On my way to work this week, I stopped by a nearby Starbucks and quickly realized I was not the only one craving a morning latte. I wanted coffee, just not so badly that I’d spend 15 minutes waiting in a long, hardly-moving line. Venti-less, I turned around and walked out the door.

Yesterday we wrote about how companies like Uber, Seamless, and Dominos are improving digital consumer experiences by allowing users to track their delivery in real time — and a similar model could certainly be applied to brick and mortar experiences. Starbucks has systems in place intended to streamline ordering in high traffic stores, but peak hours customers still end up repeating their order to several baristas, waiting in the crowded service area, and feeling unsure how long it will be until they get their drink.

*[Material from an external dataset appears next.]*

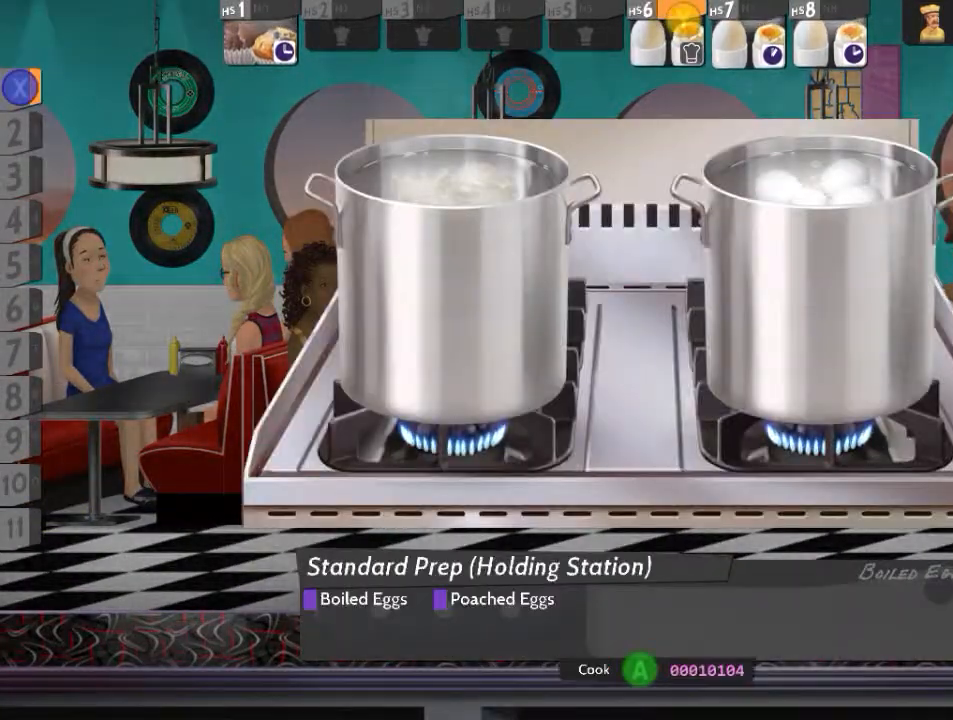
{"buttons": [], "events": [[16, "L2", "up"], [66, "DPAD_RIGHT", "down"], [116, "A", "down"], [150, "DPAD_RIGHT", "up"], [200, "A", "up"], [250, "DPAD_RIGHT", "down"], [333, "DPAD_RIGHT", "up"], [400, "DPAD_RIGHT", "down"], [483, "DPAD_RIGHT", "up"]]}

Considering 10 million customers are already using the Starbucks mobile app for in-store purchases — to the tune of 5 million total mobile transactions every week — it’s surprising Starbucks has not yet extended its mobile capabilities to in-store ordering. With just a few taps, Starbucks customers within range of a store could select a drink from their ‘Favorites’ list, place their order with a barista, pay, receive an estimated wait time, and watch in real-time as their drink is made. This would allow mobile customers to skip the line and walk straight to the service counter, thereby reducing in-store congestion, streamlining a disorganized process, and further personalizing consumer experiences. Supplementing mobile ordering with in-store kiosks could eliminate the need for cashiers altogether.

And the business case is clear: by implementing mobile ordering to accelerate service, Starbucks would clear out intimidating lines and see fewer people like me who walk out without buying.

Creating a seamless experience is not just about simplifying transactions: it’s optimizing every part of the cross-channel consumer journey. Even digital leaders like Starbucks should audit existing systems to identify analog interactions that are causing friction for their consumers. Addressing these pain points, either by extending existing digital strategies or developing new ones, should be a core focus for every business.